PROMPT 1:
Answer these from the Detroit transit text:
(a) How many times has the writer been to Detroit?
(b) Which agency runs the buses in the suburbs?
(c) Which city is named as an example of one that chose not to participate in SMART?
PROMPT 2: Extend the Detroit transit text with the passage that would come next after its final sentence.

TEXT SHOWN:
- Opening Delimiter -

I’ve been to Detroit a total of four times–each time accompanied by Bus Nerd. Except for the second trip, when we stayed downtown and practiced getting around solely by bus, our visits have involved a fair amount of car use. His parents, though bus chick sympathizers, are not bus riders themselves, and since we usually go there to visit them, we roll how they roll. And then there’s the fact that Detroit is the most transit-poor major city I have ever visited.
In Seattle, folks tend to be surprised if you use the bus as your primary form of transportation. In Detroit, they are surprised if you use the bus at all. It’s not that people in Detroit don’t ride buses (the buses we’ve ridden there have been pretty full); it’s that people who have a choice don’t ride buses. As I’ve mentioned before, the bus-stop signs don’t even tell you which routes stop there. There are no schedules, and maybe that’s a good thing, since (so residents say) buses are regularly very late. Sometimes (as I learned on my second visit), they don’t come at all. The trip planner on DDOT’s website worked for us on one of our previous trips, but when we tried to use it last Sunday, it was down. I’ve tried using it since I’ve been home. Still down.
A Detroit city bus
Many factors have contributed to the state of Detroit’s transit system:
1) The Big Three: These guys have been undermining and outright blocking efforts to create real transit in the region for decades. They sell the heck out of car culture, and it’s working. It also doesn’t hurt that almost everyone who lives there is employed by the industry (assuming they’re employed at all), and they are justifiably proud of what they produce.
2) Sprawl: Detroit is a huge, spread-out city with no real central point of commerce. Many (maybe most) of its employment and commercial centers are in surrounding suburbs. As I learned in Houston, planning routes and transfer points under these conditions is a challenge.
3) Poor environment for pedestrians: Let’s just say that walking around in the Motor City made me long for Montlake.
4) Two systems that don’t play well together: The Detroit Department of Transportation (DDOT) runs the city buses, but Suburban Mobility Authority for Rapid Transit (SMART) runs the buses in the suburbs, including buses that go from the suburbs to Detroit. Individual cities elect to participate in SMART, and some (Livonia, for example) have elected not to. This means no bus service whatsoever for the residents of those cities.

- Closing Delimiter -

PROVIDED RECORDS:
- Opening Delimiter -

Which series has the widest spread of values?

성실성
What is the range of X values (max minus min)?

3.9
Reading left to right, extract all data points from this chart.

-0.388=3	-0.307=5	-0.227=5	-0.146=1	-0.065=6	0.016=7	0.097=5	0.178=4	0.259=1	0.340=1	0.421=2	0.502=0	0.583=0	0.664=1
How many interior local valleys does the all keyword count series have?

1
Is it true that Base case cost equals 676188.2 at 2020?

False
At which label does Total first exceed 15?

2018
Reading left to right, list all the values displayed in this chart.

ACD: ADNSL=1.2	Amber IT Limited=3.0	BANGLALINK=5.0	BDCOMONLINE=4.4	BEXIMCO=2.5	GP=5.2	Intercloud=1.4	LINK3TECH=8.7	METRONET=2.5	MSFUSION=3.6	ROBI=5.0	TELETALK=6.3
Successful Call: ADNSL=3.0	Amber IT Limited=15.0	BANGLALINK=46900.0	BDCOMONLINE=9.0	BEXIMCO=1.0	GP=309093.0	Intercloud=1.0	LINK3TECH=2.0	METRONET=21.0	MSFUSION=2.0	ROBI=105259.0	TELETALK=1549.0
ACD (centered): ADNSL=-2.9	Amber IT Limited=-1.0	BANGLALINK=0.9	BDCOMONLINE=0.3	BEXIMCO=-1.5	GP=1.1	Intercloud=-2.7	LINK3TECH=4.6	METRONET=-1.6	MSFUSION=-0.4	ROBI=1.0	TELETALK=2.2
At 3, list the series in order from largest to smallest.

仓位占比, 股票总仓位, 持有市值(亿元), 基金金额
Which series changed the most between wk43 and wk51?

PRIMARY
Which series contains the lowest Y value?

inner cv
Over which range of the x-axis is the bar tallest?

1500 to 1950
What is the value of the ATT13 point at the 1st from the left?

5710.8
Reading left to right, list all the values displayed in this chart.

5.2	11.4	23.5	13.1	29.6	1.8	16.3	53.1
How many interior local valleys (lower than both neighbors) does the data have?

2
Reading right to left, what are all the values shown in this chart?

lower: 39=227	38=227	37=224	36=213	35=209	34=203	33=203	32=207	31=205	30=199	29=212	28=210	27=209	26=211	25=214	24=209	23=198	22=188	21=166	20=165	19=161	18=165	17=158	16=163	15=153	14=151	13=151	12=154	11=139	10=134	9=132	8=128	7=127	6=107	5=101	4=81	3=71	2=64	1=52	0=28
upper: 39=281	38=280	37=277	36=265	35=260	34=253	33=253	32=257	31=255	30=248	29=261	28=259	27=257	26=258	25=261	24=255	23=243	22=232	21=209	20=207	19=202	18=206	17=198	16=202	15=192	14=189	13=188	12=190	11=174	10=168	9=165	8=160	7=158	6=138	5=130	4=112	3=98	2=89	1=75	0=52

- Closing Delimiter -

WRITTEN REPLY 1:
(a) Four times.
(b) The Suburban Mobility Authority for Rapid Transit (SMART).
(c) Livonia.

WRITTEN REPLY 2:
5) Racism: Detroit is one of the most segregated metropolitan areas in the country. The city is predominantly black, and the suburbs are predominantly (often, exclusively) white. Many suburban cities see transit as a threat (don’t want the “blacks from Detroit” to have an easy way to get there), so they don’t support it.
6) Weather: (Bus Nerd will disagree with me on this one.) It’s simply too dang cold to be standing outside in the winter.
Some reasons for hope:
1) Recent efforts to build a light rail line between Detroit and Ann Arbor: This would provide easy access to U of M and stop at the airport on the way.
2) Transportation Riders United: This is a very cool transit advocacy organization that is working hard on the light rail issue and also happens to have its offices in my very favorite Detroit building.
3) Post Super Bowl transit talks: During the Super Bowl, DDOT ran free shuttles from the suburbs and various neighborhoods to the festivities downtown. Lots of people–visitors, suburbanites, and Detroiters–used them, proving that folks will take advantage of options that are useful and convenient. It looks like city officials are starting to see the value.
4) Rosa Parks Transit Center: It’s in progress as I type and will have lots of cool features (for example, a climate-controlled waiting area) I’d like to see here.
And speaking of Miss Rosa (who, me?) … Detroit is also home to the bus she was riding on the day she become my shero.